Sunday, March 30, 2014
Fighting the Decrepit
In my head, I always hear it with the small town Carolina accent of my dad's family. DEE-crpiht.
As in, "that there's a DEE-crpiht shack. Someone oughta tear it down."
Or, "that schoolhouse has gone past DEE-crpiht. I done told the schoolboard."
Mostly, in my grandmother's voice, "I am just gone and DEE-crpiht."
Like those shacks and schoolhouses, my grandmother gradually crumbled under the oppressive heat and humidity of the South. Not a growing thinner and more brittle kind of decline, as with my Colorado grandmother. No, this was a Southern one, where she grew heavier and lost limbs to the rotten rampages of diabetes, as if she'd been overgrown with the kudzu vines of poor diet and nonexistent exercise.

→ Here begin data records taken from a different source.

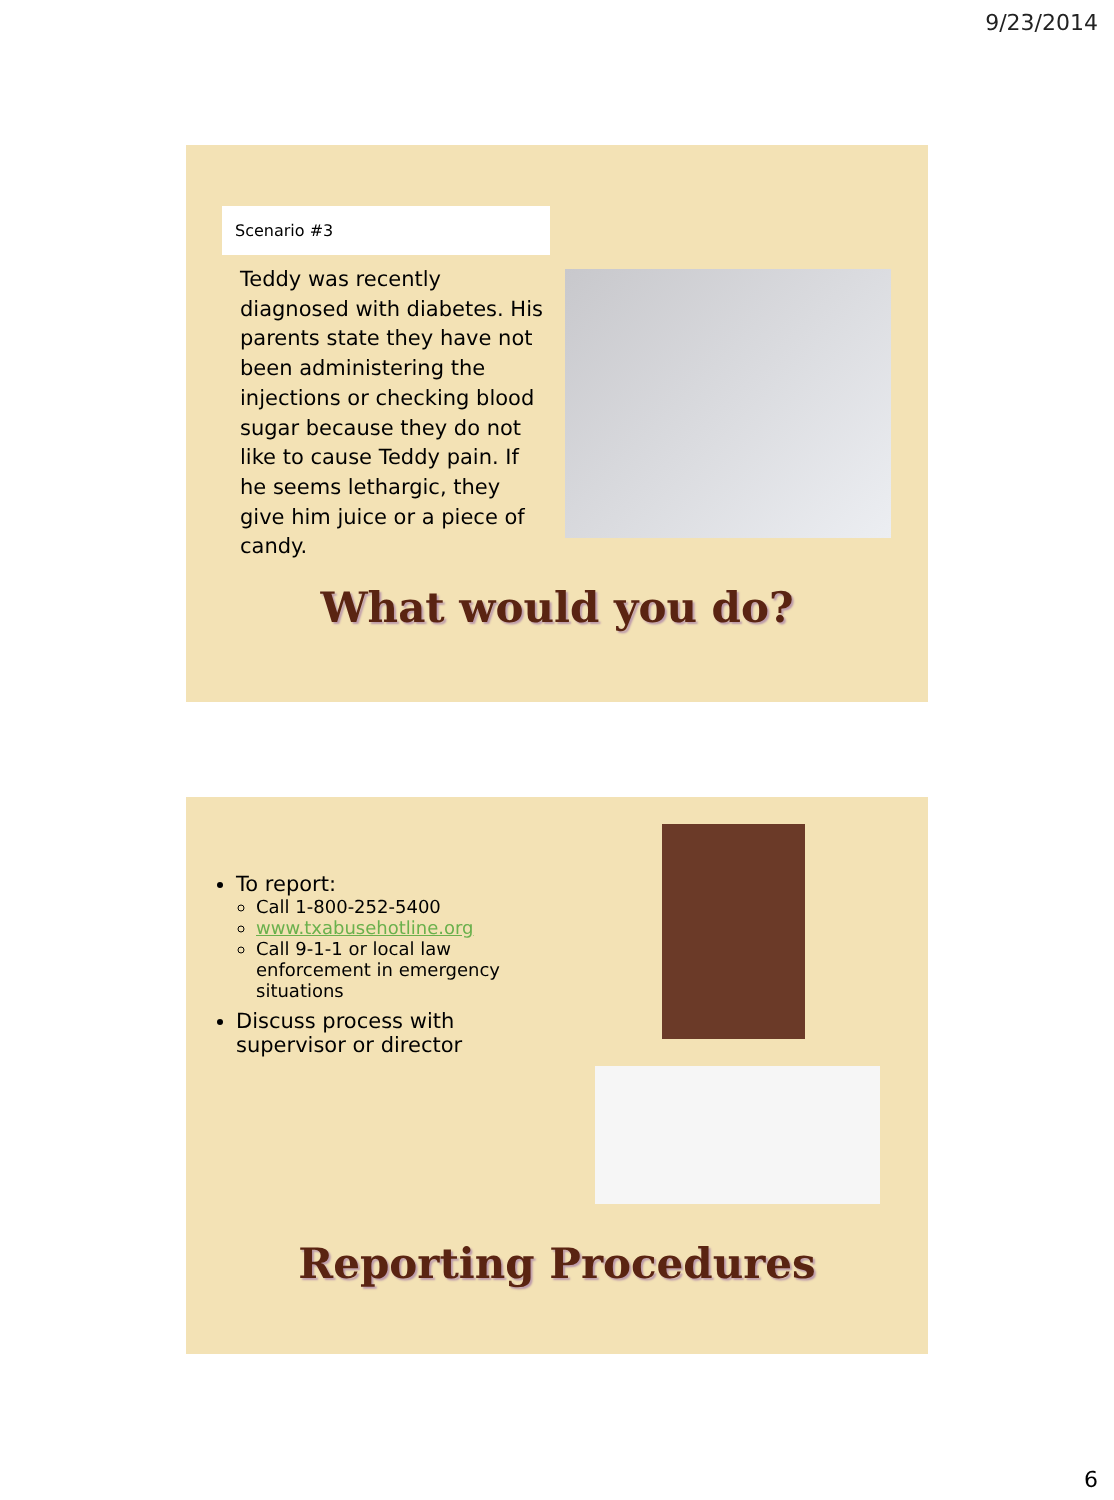9/23/2014
Scenario #3
Teddy was recently diagnosed with diabetes. His parents state they have not been administering the injections or checking blood sugar because they do not like to cause Teddy pain. If he seems lethargic, they give him juice or a piece of candy.
What would you do?
To report:
Call 1-800-252-5400
www.txabusehotline.org
Call 9-1-1 or local law enforcement in emergency situations
Discuss process with supervisor or director
Reporting Procedures
6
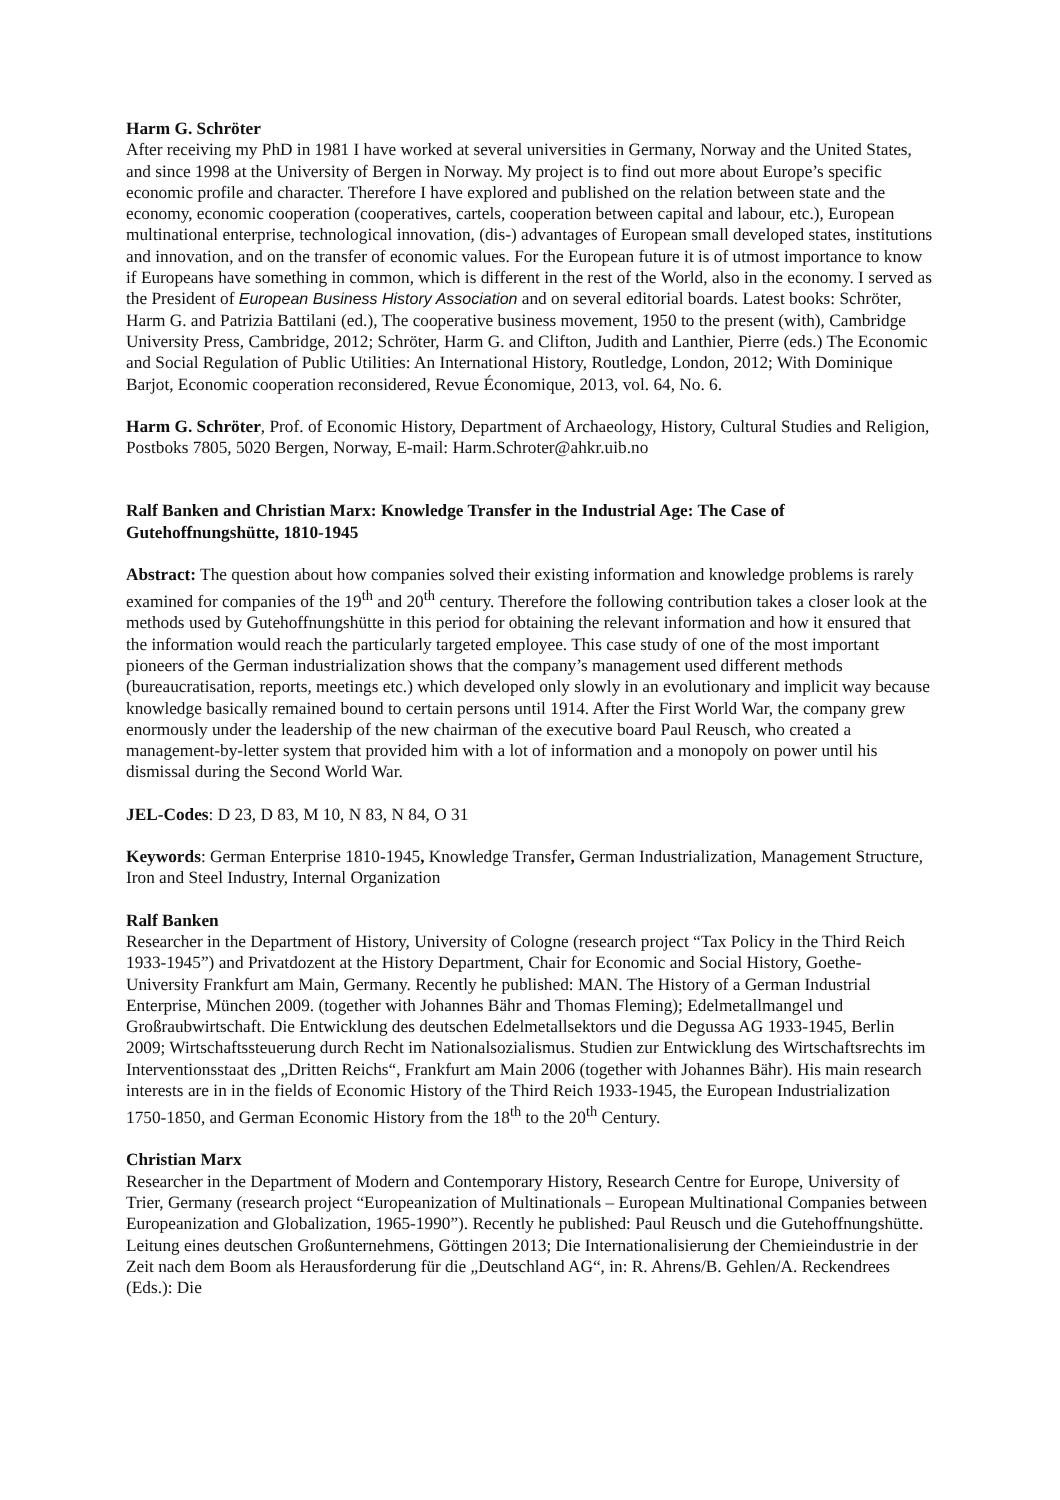Harm G. Schröter
After receiving my PhD in 1981 I have worked at several universities in Germany, Norway and the United States, and since 1998 at the University of Bergen in Norway. My project is to find out more about Europe’s specific economic profile and character. Therefore I have explored and published on the relation between state and the economy, economic cooperation (cooperatives, cartels, cooperation between capital and labour, etc.), European multinational enterprise, technological innovation, (dis-) advantages of European small developed states, institutions and innovation, and on the transfer of economic values. For the European future it is of utmost importance to know if Europeans have something in common, which is different in the rest of the World, also in the economy. I served as the President of European Business History Association and on several editorial boards. Latest books: Schröter, Harm G. and Patrizia Battilani (ed.), The cooperative business movement, 1950 to the present (with), Cambridge University Press, Cambridge, 2012; Schröter, Harm G. and Clifton, Judith and Lanthier, Pierre (eds.) The Economic and Social Regulation of Public Utilities: An International History, Routledge, London, 2012; With Dominique Barjot, Economic cooperation reconsidered, Revue Économique, 2013, vol. 64, No. 6.
Harm G. Schröter, Prof. of Economic History, Department of Archaeology, History, Cultural Studies and Religion, Postboks 7805, 5020 Bergen, Norway, E-mail: Harm.Schroter@ahkr.uib.no
Ralf Banken and Christian Marx: Knowledge Transfer in the Industrial Age: The Case of Gutehoffnungshütte, 1810-1945
Abstract: The question about how companies solved their existing information and knowledge problems is rarely examined for companies of the 19<sup>th</sup> and 20<sup>th</sup> century. Therefore the following contribution takes a closer look at the methods used by Gutehoffnungshütte in this period for obtaining the relevant information and how it ensured that the information would reach the particularly targeted employee. This case study of one of the most important pioneers of the German industrialization shows that the company’s management used different methods (bureaucratisation, reports, meetings etc.) which developed only slowly in an evolutionary and implicit way because knowledge basically remained bound to certain persons until 1914. After the First World War, the company grew enormously under the leadership of the new chairman of the executive board Paul Reusch, who created a management-by-letter system that provided him with a lot of information and a monopoly on power until his dismissal during the Second World War.
JEL-Codes: D 23, D 83, M 10, N 83, N 84, O 31
Keywords: German Enterprise 1810-1945, Knowledge Transfer, German Industrialization, Management Structure, Iron and Steel Industry, Internal Organization
Ralf Banken
Researcher in the Department of History, University of Cologne (research project “Tax Policy in the Third Reich 1933-1945”) and Privatdozent at the History Department, Chair for Economic and Social History, Goethe-University Frankfurt am Main, Germany. Recently he published: MAN. The History of a German Industrial Enterprise, München 2009. (together with Johannes Bähr and Thomas Fleming); Edelmetallmangel und Großraubwirtschaft. Die Entwicklung des deutschen Edelmetallsektors und die Degussa AG 1933-1945, Berlin 2009; Wirtschaftssteuerung durch Recht im Nationalsozialismus. Studien zur Entwicklung des Wirtschaftsrechts im Interventionsstaat des „Dritten Reichs“, Frankfurt am Main 2006 (together with Johannes Bähr). His main research interests are in in the fields of Economic History of the Third Reich 1933-1945, the European Industrialization 1750-1850, and German Economic History from the 18<sup>th</sup> to the 20<sup>th</sup> Century.
Christian Marx
Researcher in the Department of Modern and Contemporary History, Research Centre for Europe, University of Trier, Germany (research project “Europeanization of Multinationals – European Multinational Companies between Europeanization and Globalization, 1965-1990”). Recently he published: Paul Reusch und die Gutehoffnungshütte. Leitung eines deutschen Großunternehmens, Göttingen 2013; Die Internationalisierung der Chemieindustrie in der Zeit nach dem Boom als Herausforderung für die „Deutschland AG“, in: R. Ahrens/B. Gehlen/A. Reckendrees (Eds.): Die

I share her physiology. Every year seems to make the struggle against encroaching weight and flabbiness that much more difficult. I eat (mostly) well and put the miles in on my treadmill desk, but she's on my mind. The "crepit" in decrepit is from the Latin crepare, to make a noise.
I make the noises she did - the groan in bending over. The snap-crick of my joints. I relive her legacy even as I fight it. All these things I inherited from her - the stubborn Scottish smarts, the love of sugar and a long conversation, the tendency to comfortably thicken and spread.
She'd laugh to see my treadmill desk. She'd shake her head at me and tell me to come sit down, have a glass of sweet tea.
But I won't. I drink my tea unsweet and I walk on. Staving off the onslaught of the vines.